Le texte que nous venons d’entendre fait suite à la belle histoire – mieux connue – des pèlerins d’Emmaüs. Ceux-ci sont en train de partager aux apôtres ce qui leur était arrivé sur le chemin, lorsque soudain «Jésus se trouva au milieu d’eux !», mais le récit ne cache pas, – au contraire – leur stupéfaction et leur incrédulité : «ils pensaient voir un esprit ! ». Alors Jésus les reprend là où ils en sont : « Pourquoi êtes-vous troublés ? Et pourquoi ces discussions, ces objections, montent-elles dans vos cœurs ?! » Puis, il insiste : «Voyez mes mains et mes pieds !». (La même invitation sera faite plus tard à Thomas : «Vois, touche mes mains et mon côté !», les traces, les signes de ma passion): «car c’est bien moi !», le crucifié (en grec, ces mots ont une résonance plus profonde encore : ‘ego eimi autos – Je Suis, raccourci du nom imprononçable de Dieu dans l’ancienne alliance.)

- **CONSIGNE 1**:
Relevez, s'il vous plaît, toutes les parties du corps que Jésus invite à voir ou à toucher dans le texte retenu, en ne citant chacune qu'une fois.
- **CONSIGNE 2**:
Recopiez le passage du texte retenu qui commence par « Le texte que » et se poursuit jusqu'à « dans l’ancienne alliance.) ».
- **CONSIGNE 3**:
Selon le texte retenu, de quoi l'expression grecque « ego eimi autos » est-elle le raccourci ?

- **DONNÉES ENREGISTRÉES**:
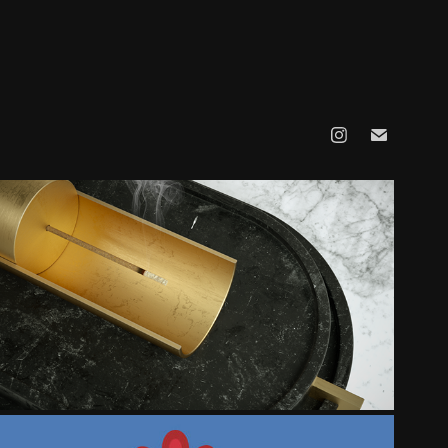
MATERIAL - COLLECTION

- **RÉPONSE 1**:
- les mains
- les pieds
- le côté

- **RÉPONSE 2**:
Le texte que nous venons d’entendre fait suite à la belle histoire – mieux connue – des pèlerins d’Emmaüs. Ceux-ci sont en train de partager aux apôtres ce qui leur était arrivé sur le chemin, lorsque soudain «Jésus se trouva au milieu d’eux !», mais le récit ne cache pas, – au contraire – leur stupéfaction et leur incrédulité : «ils pensaient voir un esprit ! ». Alors Jésus les reprend là où ils en sont : « Pourquoi êtes-vous troublés ? Et pourquoi ces discussions, ces objections, montent-elles dans vos cœurs ?! » Puis, il insiste : «Voyez mes mains et mes pieds !». (La même invitation sera faite plus tard à Thomas : «Vois, touche mes mains et mon côté !», les traces, les signes de ma passion): «car c’est bien moi !», le crucifié (en grec, ces mots ont une résonance plus profonde encore : ‘ego eimi autos – Je Suis, raccourci du nom imprononçable de Dieu dans l’ancienne alliance.)

- **RÉPONSE 3**:
Du nom imprononçable de Dieu dans l'ancienne alliance.